─── INPUT MATERIAL
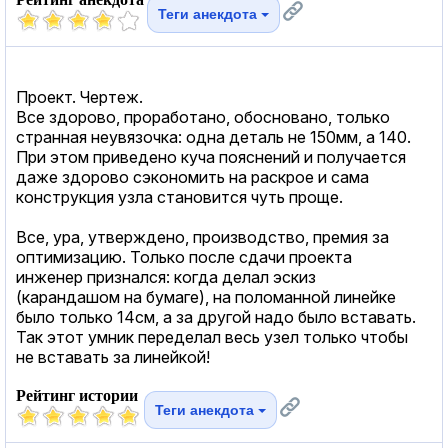
Теги анекдота
Проект. Чертеж.
Все здорово, проработано, обосновано, только
странная неувязочка: одна деталь не 150мм, а 140.
При этом приведено куча пояснений и получается
даже здорово сэкономить на раскрое и сама
конструкция узла становится чуть проще.
Все, ура, утверждено, производство, премия за
оптимизацию. Только после сдачи проекта
инженер признался: когда делал эскиз
(карандашом на бумаге), на поломанной линейке
было только 14см, а за другой надо было вставать.
Так этот умник переделал весь узел только чтобы
не вставать за линейкой!
Рейтинг истории
Теги анекдота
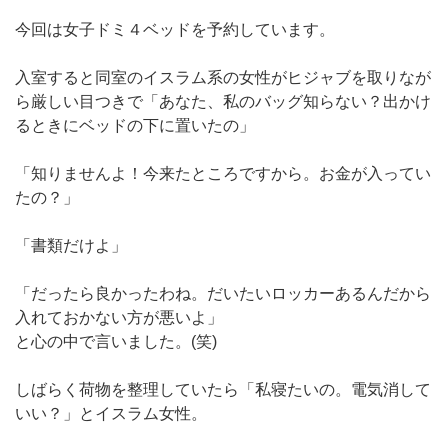
今回は女子ドミ４ベッドを予約しています。
入室すると同室のイスラム系の女性がヒジャブを取りなが
ら厳しい目つきで「あなた、私のバッグ知らない？出かけ
るときにベッドの下に置いたの」
「知りませんよ！今来たところですから。お金が入ってい
たの？」
「書類だけよ」
「だったら良かったわね。だいたいロッカーあるんだから
入れておかない方が悪いよ」
と心の中で言いました。(笑)
しばらく荷物を整理していたら「私寝たいの。電気消して
いい？」とイスラム女性。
──────
▶ _INSTRUCTIONS FOR THE TASK_
Write out the lines from the one containing "ら厳しい目つきで「あなた、私のバッグ知らない？出かけ" through the last line of the records above. Include both of those lines and nothing else.

▶ _ANSWER SECTION_
ら厳しい目つきで「あなた、私のバッグ知らない？出かけ
るときにベッドの下に置いたの」
「知りませんよ！今来たところですから。お金が入ってい
たの？」
「書類だけよ」
「だったら良かったわね。だいたいロッカーあるんだから
入れておかない方が悪いよ」
と心の中で言いました。(笑)
しばらく荷物を整理していたら「私寝たいの。電気消して
いい？」とイスラム女性。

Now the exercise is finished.